We were aware that the Mexican fishing boats also use the same near-shore area where we were sailing to protect them from the same seas and winds; this would compound our problem of navigating safely at night. Many of these vessels turn off their lights at night when anchored. We also had to pass three river entrances that were a major concern because of the changing depth of the water, increased height of the short chop coming out, and the possibility of hidden obstructions. Each of the inlets had sand bars that had built out offshore that would also have to be negotiated. The radar did not show us any obstructions, but it did allow us to see the river entrances. Dangerous river entrances
We found the wind increased by 10 to 15 knots at the entrances, so it became more hazardous to traverse them. We had to sail offshore a mile to get around each entrance, which then meant we had to beat back to the coastline. We were not getting much sleep due to the weather conditions. We both needed to be on watch as we navigated this area.

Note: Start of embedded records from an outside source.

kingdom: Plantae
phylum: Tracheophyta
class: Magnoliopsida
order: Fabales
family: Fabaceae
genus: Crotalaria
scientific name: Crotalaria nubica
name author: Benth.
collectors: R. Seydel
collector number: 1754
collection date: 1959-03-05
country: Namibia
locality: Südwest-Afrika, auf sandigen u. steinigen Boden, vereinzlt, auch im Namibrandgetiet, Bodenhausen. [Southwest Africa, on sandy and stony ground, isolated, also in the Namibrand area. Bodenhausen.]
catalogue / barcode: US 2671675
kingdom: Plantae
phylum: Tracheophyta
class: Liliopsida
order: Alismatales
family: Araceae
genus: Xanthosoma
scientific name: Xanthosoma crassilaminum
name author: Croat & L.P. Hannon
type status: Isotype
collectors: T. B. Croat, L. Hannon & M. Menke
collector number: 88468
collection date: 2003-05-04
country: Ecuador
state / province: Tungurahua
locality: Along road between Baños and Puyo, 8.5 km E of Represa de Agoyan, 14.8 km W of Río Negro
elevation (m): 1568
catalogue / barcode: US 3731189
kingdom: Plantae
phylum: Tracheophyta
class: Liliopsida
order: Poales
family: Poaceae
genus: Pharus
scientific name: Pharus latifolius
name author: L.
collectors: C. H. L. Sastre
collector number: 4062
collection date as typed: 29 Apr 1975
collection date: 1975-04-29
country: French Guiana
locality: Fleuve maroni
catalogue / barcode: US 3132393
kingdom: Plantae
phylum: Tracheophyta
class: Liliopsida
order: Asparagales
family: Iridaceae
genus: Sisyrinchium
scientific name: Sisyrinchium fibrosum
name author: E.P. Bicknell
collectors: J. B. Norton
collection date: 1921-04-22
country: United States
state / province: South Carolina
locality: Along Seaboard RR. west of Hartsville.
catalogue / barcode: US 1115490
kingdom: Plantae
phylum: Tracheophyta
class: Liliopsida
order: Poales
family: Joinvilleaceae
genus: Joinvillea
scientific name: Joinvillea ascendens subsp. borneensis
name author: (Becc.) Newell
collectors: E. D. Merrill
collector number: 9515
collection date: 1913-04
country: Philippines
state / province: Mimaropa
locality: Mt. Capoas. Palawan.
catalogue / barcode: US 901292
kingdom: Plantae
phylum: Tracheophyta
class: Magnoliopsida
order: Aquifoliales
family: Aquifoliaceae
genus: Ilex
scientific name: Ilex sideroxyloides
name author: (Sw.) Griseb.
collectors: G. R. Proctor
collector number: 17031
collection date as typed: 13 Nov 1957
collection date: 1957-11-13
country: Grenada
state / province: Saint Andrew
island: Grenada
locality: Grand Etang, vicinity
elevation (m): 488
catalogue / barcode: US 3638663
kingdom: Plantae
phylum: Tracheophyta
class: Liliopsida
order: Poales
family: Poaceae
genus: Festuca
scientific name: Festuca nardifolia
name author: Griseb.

When we arrived at a lighthouse (15° 57′ N, 93° 57′ W) on February 15, we found the wind had abated to five knots. Seas were calm, and there were many ships and fishing vessels anchored all around us. Someone turned off the wind machine. Should we anchor, or were we out of the winds? It was the middle of the night, pitch black, and this was an unknown anchorage. It was decision time. We were exhausted, beat up, and in need of some fun. Our information indicated that the winds would abate from this point east, so we opted to continue on. Within five miles we were back in the high winds of 40-plus knots, but these began diminishing as the dawn broke. In fact, the sunrise was beautiful, we were having a terrific sail with the boat performing beautifully. The winds were now on the beam, and as we remained close to shore we didn’t have the big seas. The air was warming our cold, damp bodies and giving us hope that we were out of the worst wind. It was time to shake out the reefs and pull out the jib. As we did this, our speed remained at more than seven knots. We decided it was time to take turns napping. It was time to address the engine problem again, but after hours of trying to find the source of the overheating, we gave up. It would wait until Puerto Madero. The coastline along this part of Mexico is spectacular. Volcanoes in the distance, small fishing villages with yelling children and staring adults as we sailed by just beyond the breakers. The beaches looked wonderful and inviting.
Puerto Madero turned out to be a wonderful relief from this part of the trip. We had battled our way across the Gulf and cleared our first big voyaging hurdle.